◆ **Source material**:
=== Begin Enclosure ===

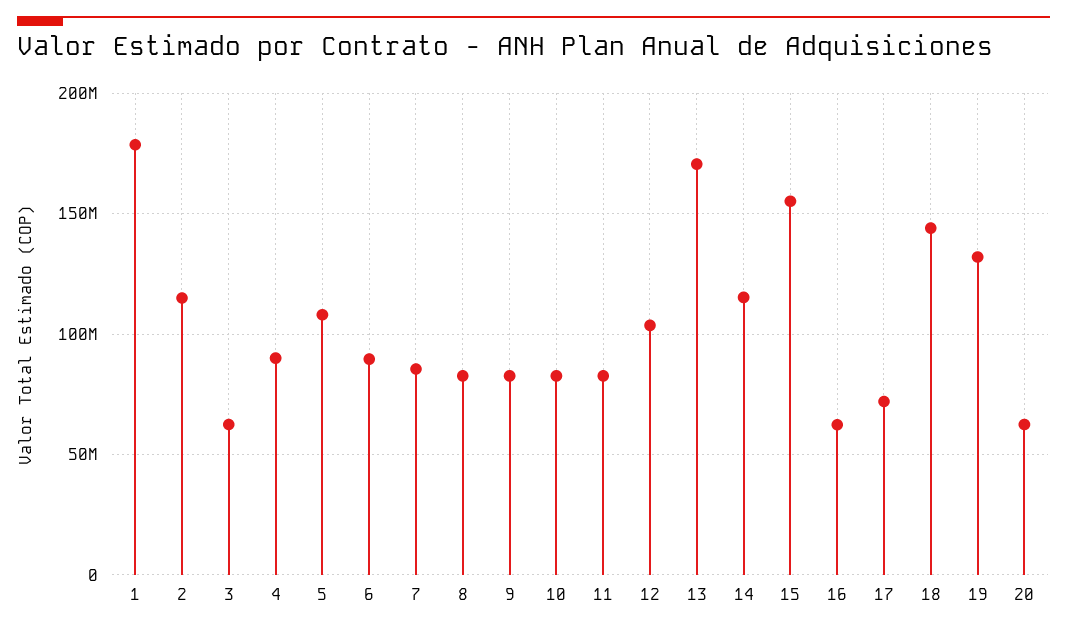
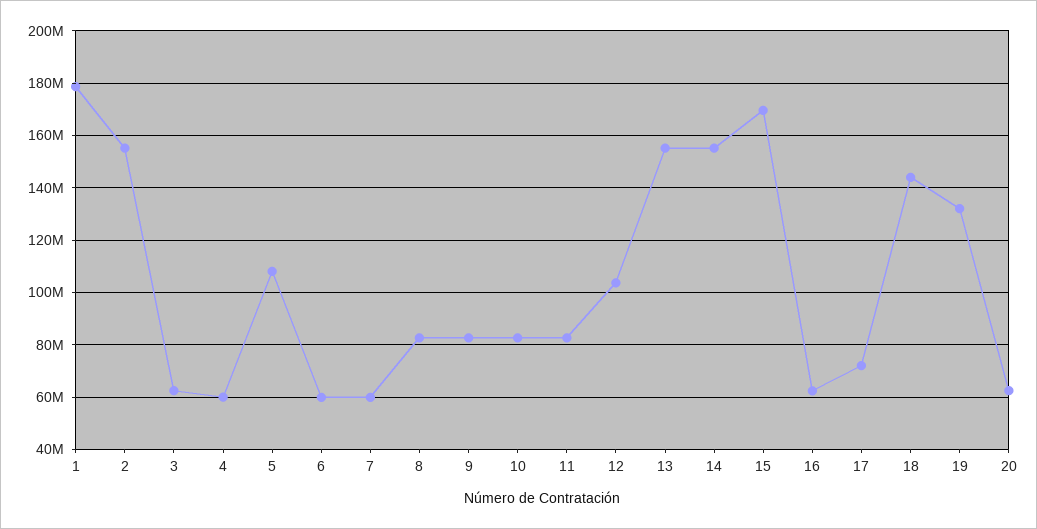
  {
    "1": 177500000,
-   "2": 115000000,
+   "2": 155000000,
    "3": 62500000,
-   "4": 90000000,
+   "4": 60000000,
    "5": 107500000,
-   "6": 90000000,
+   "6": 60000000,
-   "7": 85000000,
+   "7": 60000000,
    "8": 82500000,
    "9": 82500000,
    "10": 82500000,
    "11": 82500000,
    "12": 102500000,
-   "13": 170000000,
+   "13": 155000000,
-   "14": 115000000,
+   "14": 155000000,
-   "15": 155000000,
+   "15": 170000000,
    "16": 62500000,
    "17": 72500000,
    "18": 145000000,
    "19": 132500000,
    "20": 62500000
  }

=== End Enclosure ===

◆ **Problem description**: Leave every picture out, and transcribe the data above exactly as it reads.

◆ **Answer area**:
  {
    "1": 177500000,
-   "2": 115000000,
+   "2": 155000000,
    "3": 62500000,
-   "4": 90000000,
+   "4": 60000000,
    "5": 107500000,
-   "6": 90000000,
+   "6": 60000000,
-   "7": 85000000,
+   "7": 60000000,
    "8": 82500000,
    "9": 82500000,
    "10": 82500000,
    "11": 82500000,
    "12": 102500000,
-   "13": 170000000,
+   "13": 155000000,
-   "14": 115000000,
+   "14": 155000000,
-   "15": 155000000,
+   "15": 170000000,
    "16": 62500000,
    "17": 72500000,
    "18": 145000000,
    "19": 132500000,
    "20": 62500000
  }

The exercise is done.